新人4人のうち天野早人氏(29)、宮井訓氏(46)、大石智之氏(25)の3人は地盤を持たない独自の選挙戦。「関心がなく、候補の顔も名前も知らない。そうなると自ずと地元の候補に流れるでしょ」。結果を予想通りと受け止め、30代の有権者はつぶやいた。
告示前に13候補全員が出席して開かれた公開討論会。準備が短かったことも重なったが、300人定員の会場は空席が目立った。
しかし、各候補の訴えを会場で聞いた複数の村民は新人の演説を評価し、中高年の人たちからも「考えが現職よりもまとまっている」と声が聞かれた。
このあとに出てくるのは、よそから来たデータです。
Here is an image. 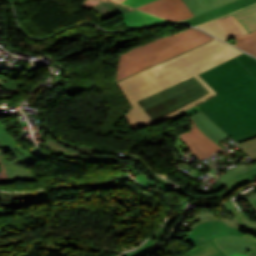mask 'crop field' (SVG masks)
<instances>
[{"mask_svg":"<svg viewBox=\"0 0 256 256\" xmlns=\"http://www.w3.org/2000/svg\"><path fill=\"white\" fill-rule=\"evenodd\" d=\"M242 52L214 39L183 55L117 82L131 104V130L159 124L217 93L199 73Z\"/></svg>","mask_w":256,"mask_h":256,"instance_id":"obj_1","label":"crop field"},{"mask_svg":"<svg viewBox=\"0 0 256 256\" xmlns=\"http://www.w3.org/2000/svg\"><path fill=\"white\" fill-rule=\"evenodd\" d=\"M200 76L219 95L197 107L238 142L256 137V60L243 54Z\"/></svg>","mask_w":256,"mask_h":256,"instance_id":"obj_2","label":"crop field"},{"mask_svg":"<svg viewBox=\"0 0 256 256\" xmlns=\"http://www.w3.org/2000/svg\"><path fill=\"white\" fill-rule=\"evenodd\" d=\"M214 38L194 29L157 39L120 55L116 81L179 55Z\"/></svg>","mask_w":256,"mask_h":256,"instance_id":"obj_3","label":"crop field"},{"mask_svg":"<svg viewBox=\"0 0 256 256\" xmlns=\"http://www.w3.org/2000/svg\"><path fill=\"white\" fill-rule=\"evenodd\" d=\"M245 233L236 230L233 227L227 226L225 223L220 221H208L197 225L185 241L195 247L222 235H240L243 236Z\"/></svg>","mask_w":256,"mask_h":256,"instance_id":"obj_4","label":"crop field"},{"mask_svg":"<svg viewBox=\"0 0 256 256\" xmlns=\"http://www.w3.org/2000/svg\"><path fill=\"white\" fill-rule=\"evenodd\" d=\"M137 9L171 21L184 20L194 16L182 0H155Z\"/></svg>","mask_w":256,"mask_h":256,"instance_id":"obj_5","label":"crop field"},{"mask_svg":"<svg viewBox=\"0 0 256 256\" xmlns=\"http://www.w3.org/2000/svg\"><path fill=\"white\" fill-rule=\"evenodd\" d=\"M189 119L192 122V130L179 136L199 159L209 157L212 153L223 149L202 134L194 125L191 117Z\"/></svg>","mask_w":256,"mask_h":256,"instance_id":"obj_6","label":"crop field"},{"mask_svg":"<svg viewBox=\"0 0 256 256\" xmlns=\"http://www.w3.org/2000/svg\"><path fill=\"white\" fill-rule=\"evenodd\" d=\"M256 164L247 166L246 163L233 167L228 170L221 178L218 179L221 183L230 189L225 191L221 196H227L232 190L243 185L256 183Z\"/></svg>","mask_w":256,"mask_h":256,"instance_id":"obj_7","label":"crop field"},{"mask_svg":"<svg viewBox=\"0 0 256 256\" xmlns=\"http://www.w3.org/2000/svg\"><path fill=\"white\" fill-rule=\"evenodd\" d=\"M218 245L227 253L247 252L249 256H256V237L245 234L240 236H223L216 238Z\"/></svg>","mask_w":256,"mask_h":256,"instance_id":"obj_8","label":"crop field"},{"mask_svg":"<svg viewBox=\"0 0 256 256\" xmlns=\"http://www.w3.org/2000/svg\"><path fill=\"white\" fill-rule=\"evenodd\" d=\"M256 3V0H237L232 3L226 4L224 6L218 7L214 10H211L209 12H206L202 15H199L197 17L188 19L186 21H182L181 23H187L191 25H198L205 21H208L210 19L216 18L218 16L227 14L229 12L235 11L237 9L243 8L245 6L251 5Z\"/></svg>","mask_w":256,"mask_h":256,"instance_id":"obj_9","label":"crop field"},{"mask_svg":"<svg viewBox=\"0 0 256 256\" xmlns=\"http://www.w3.org/2000/svg\"><path fill=\"white\" fill-rule=\"evenodd\" d=\"M192 117L200 131L203 132L207 137H209L214 142L218 143L224 140L225 138L229 137L222 130L216 127L211 121H209L202 112Z\"/></svg>","mask_w":256,"mask_h":256,"instance_id":"obj_10","label":"crop field"},{"mask_svg":"<svg viewBox=\"0 0 256 256\" xmlns=\"http://www.w3.org/2000/svg\"><path fill=\"white\" fill-rule=\"evenodd\" d=\"M121 16H122V19L124 20L121 23L128 27L150 25V24H156V23H162V22H170L164 19H160L151 15H148L139 10L129 12Z\"/></svg>","mask_w":256,"mask_h":256,"instance_id":"obj_11","label":"crop field"},{"mask_svg":"<svg viewBox=\"0 0 256 256\" xmlns=\"http://www.w3.org/2000/svg\"><path fill=\"white\" fill-rule=\"evenodd\" d=\"M214 21L230 39L247 33L231 14L215 19Z\"/></svg>","mask_w":256,"mask_h":256,"instance_id":"obj_12","label":"crop field"},{"mask_svg":"<svg viewBox=\"0 0 256 256\" xmlns=\"http://www.w3.org/2000/svg\"><path fill=\"white\" fill-rule=\"evenodd\" d=\"M232 15L248 33L256 31V5L236 11Z\"/></svg>","mask_w":256,"mask_h":256,"instance_id":"obj_13","label":"crop field"},{"mask_svg":"<svg viewBox=\"0 0 256 256\" xmlns=\"http://www.w3.org/2000/svg\"><path fill=\"white\" fill-rule=\"evenodd\" d=\"M194 15H199L213 8L234 0H183Z\"/></svg>","mask_w":256,"mask_h":256,"instance_id":"obj_14","label":"crop field"},{"mask_svg":"<svg viewBox=\"0 0 256 256\" xmlns=\"http://www.w3.org/2000/svg\"><path fill=\"white\" fill-rule=\"evenodd\" d=\"M188 256H227L215 243V239L186 253Z\"/></svg>","mask_w":256,"mask_h":256,"instance_id":"obj_15","label":"crop field"},{"mask_svg":"<svg viewBox=\"0 0 256 256\" xmlns=\"http://www.w3.org/2000/svg\"><path fill=\"white\" fill-rule=\"evenodd\" d=\"M207 220H225L223 217L216 218L212 214H210V209H200L189 221V223L185 226L182 235H188L192 228L196 226L198 223L205 222Z\"/></svg>","mask_w":256,"mask_h":256,"instance_id":"obj_16","label":"crop field"},{"mask_svg":"<svg viewBox=\"0 0 256 256\" xmlns=\"http://www.w3.org/2000/svg\"><path fill=\"white\" fill-rule=\"evenodd\" d=\"M236 46L252 53L256 56V32L246 34L235 39Z\"/></svg>","mask_w":256,"mask_h":256,"instance_id":"obj_17","label":"crop field"},{"mask_svg":"<svg viewBox=\"0 0 256 256\" xmlns=\"http://www.w3.org/2000/svg\"><path fill=\"white\" fill-rule=\"evenodd\" d=\"M44 126L45 128L47 129V131L54 137L56 138L58 141H60L61 143L69 146V147H72L74 149H78L81 151L82 154L84 155H93L95 153H100L101 152V148H96V147H88V146H79V145H74L66 140H62L60 138H58L57 136L54 135V133L51 131L50 129V126L48 124V120H45L44 121Z\"/></svg>","mask_w":256,"mask_h":256,"instance_id":"obj_18","label":"crop field"},{"mask_svg":"<svg viewBox=\"0 0 256 256\" xmlns=\"http://www.w3.org/2000/svg\"><path fill=\"white\" fill-rule=\"evenodd\" d=\"M223 206L236 217L237 221L243 223L247 227L252 228L256 231V222L250 220L243 212H238V210L233 206L232 202L223 204Z\"/></svg>","mask_w":256,"mask_h":256,"instance_id":"obj_19","label":"crop field"},{"mask_svg":"<svg viewBox=\"0 0 256 256\" xmlns=\"http://www.w3.org/2000/svg\"><path fill=\"white\" fill-rule=\"evenodd\" d=\"M135 163H136V161H134L133 164L127 166L128 169L130 170L131 174L134 176V178L137 181H139L141 184H143L149 188H154L156 183L150 181L149 179H146L144 174H142L137 169H135V166H134Z\"/></svg>","mask_w":256,"mask_h":256,"instance_id":"obj_20","label":"crop field"},{"mask_svg":"<svg viewBox=\"0 0 256 256\" xmlns=\"http://www.w3.org/2000/svg\"><path fill=\"white\" fill-rule=\"evenodd\" d=\"M219 26V25H218ZM217 26V24L212 20L210 22H207L205 24H202L198 27L203 28L219 37H221L224 40H229V38L226 36V34Z\"/></svg>","mask_w":256,"mask_h":256,"instance_id":"obj_21","label":"crop field"},{"mask_svg":"<svg viewBox=\"0 0 256 256\" xmlns=\"http://www.w3.org/2000/svg\"><path fill=\"white\" fill-rule=\"evenodd\" d=\"M239 146L252 160H256V140L239 144Z\"/></svg>","mask_w":256,"mask_h":256,"instance_id":"obj_22","label":"crop field"},{"mask_svg":"<svg viewBox=\"0 0 256 256\" xmlns=\"http://www.w3.org/2000/svg\"><path fill=\"white\" fill-rule=\"evenodd\" d=\"M177 215L178 214H173L170 217H168L165 224L162 226V228L160 230H158L153 235V237L161 238V239L164 238L166 236V233H167V227L170 226L176 220Z\"/></svg>","mask_w":256,"mask_h":256,"instance_id":"obj_23","label":"crop field"},{"mask_svg":"<svg viewBox=\"0 0 256 256\" xmlns=\"http://www.w3.org/2000/svg\"><path fill=\"white\" fill-rule=\"evenodd\" d=\"M157 243L155 241L152 240H147L142 246L138 247L137 249L131 251V252H127L124 253L120 256H139L141 255L151 244Z\"/></svg>","mask_w":256,"mask_h":256,"instance_id":"obj_24","label":"crop field"},{"mask_svg":"<svg viewBox=\"0 0 256 256\" xmlns=\"http://www.w3.org/2000/svg\"><path fill=\"white\" fill-rule=\"evenodd\" d=\"M239 199H246L249 204L253 207V211L256 214V208L253 205V201L256 200V188L249 190V192L245 193L243 196H241Z\"/></svg>","mask_w":256,"mask_h":256,"instance_id":"obj_25","label":"crop field"},{"mask_svg":"<svg viewBox=\"0 0 256 256\" xmlns=\"http://www.w3.org/2000/svg\"><path fill=\"white\" fill-rule=\"evenodd\" d=\"M150 1L152 0H124L122 4L130 5L136 8Z\"/></svg>","mask_w":256,"mask_h":256,"instance_id":"obj_26","label":"crop field"},{"mask_svg":"<svg viewBox=\"0 0 256 256\" xmlns=\"http://www.w3.org/2000/svg\"><path fill=\"white\" fill-rule=\"evenodd\" d=\"M223 222H225L229 226H233V227L237 228L240 231H244L245 229H247V227H245L244 225L238 223L235 218L234 219H228L227 218Z\"/></svg>","mask_w":256,"mask_h":256,"instance_id":"obj_27","label":"crop field"},{"mask_svg":"<svg viewBox=\"0 0 256 256\" xmlns=\"http://www.w3.org/2000/svg\"><path fill=\"white\" fill-rule=\"evenodd\" d=\"M198 112H200V110L195 107V108H193V109H191V110H189V111L184 112L183 114H184L185 116H187V117H190V116H192V115H194V114H196V113H198Z\"/></svg>","mask_w":256,"mask_h":256,"instance_id":"obj_28","label":"crop field"},{"mask_svg":"<svg viewBox=\"0 0 256 256\" xmlns=\"http://www.w3.org/2000/svg\"><path fill=\"white\" fill-rule=\"evenodd\" d=\"M244 232L247 233V234L256 236V232H254L253 230H251V229H249V228H248L247 230H245Z\"/></svg>","mask_w":256,"mask_h":256,"instance_id":"obj_29","label":"crop field"},{"mask_svg":"<svg viewBox=\"0 0 256 256\" xmlns=\"http://www.w3.org/2000/svg\"><path fill=\"white\" fill-rule=\"evenodd\" d=\"M229 256H248L247 253H234V254H230Z\"/></svg>","mask_w":256,"mask_h":256,"instance_id":"obj_30","label":"crop field"},{"mask_svg":"<svg viewBox=\"0 0 256 256\" xmlns=\"http://www.w3.org/2000/svg\"><path fill=\"white\" fill-rule=\"evenodd\" d=\"M114 1H117V2L121 3L123 0H114Z\"/></svg>","mask_w":256,"mask_h":256,"instance_id":"obj_31","label":"crop field"},{"mask_svg":"<svg viewBox=\"0 0 256 256\" xmlns=\"http://www.w3.org/2000/svg\"><path fill=\"white\" fill-rule=\"evenodd\" d=\"M255 204H256V202H255Z\"/></svg>","mask_w":256,"mask_h":256,"instance_id":"obj_32","label":"crop field"},{"mask_svg":"<svg viewBox=\"0 0 256 256\" xmlns=\"http://www.w3.org/2000/svg\"><path fill=\"white\" fill-rule=\"evenodd\" d=\"M1 169V168H0Z\"/></svg>","mask_w":256,"mask_h":256,"instance_id":"obj_33","label":"crop field"}]
</instances>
270票を獲得し3氏の中では最も票を集めた天野氏は当選を決めた直後に「結果は厳しいが、組織に頼らない新人3人をあわせれば600近い得票。現状打破の期待票が確実にあり、当選した私たちがそれに報いていかねば」と話した。
「20代の候補が出馬したのに若者の関心が高まらない」とされた今回の選挙だが、結果的に年代問わず住民の関心を村政に引き寄せる難しさを改めて浮き彫りにした。複数の当選者は村政の情報公開、透明性を説くが、受け止める住民の意識形成なしに自立のむらづくりもおぼつかない。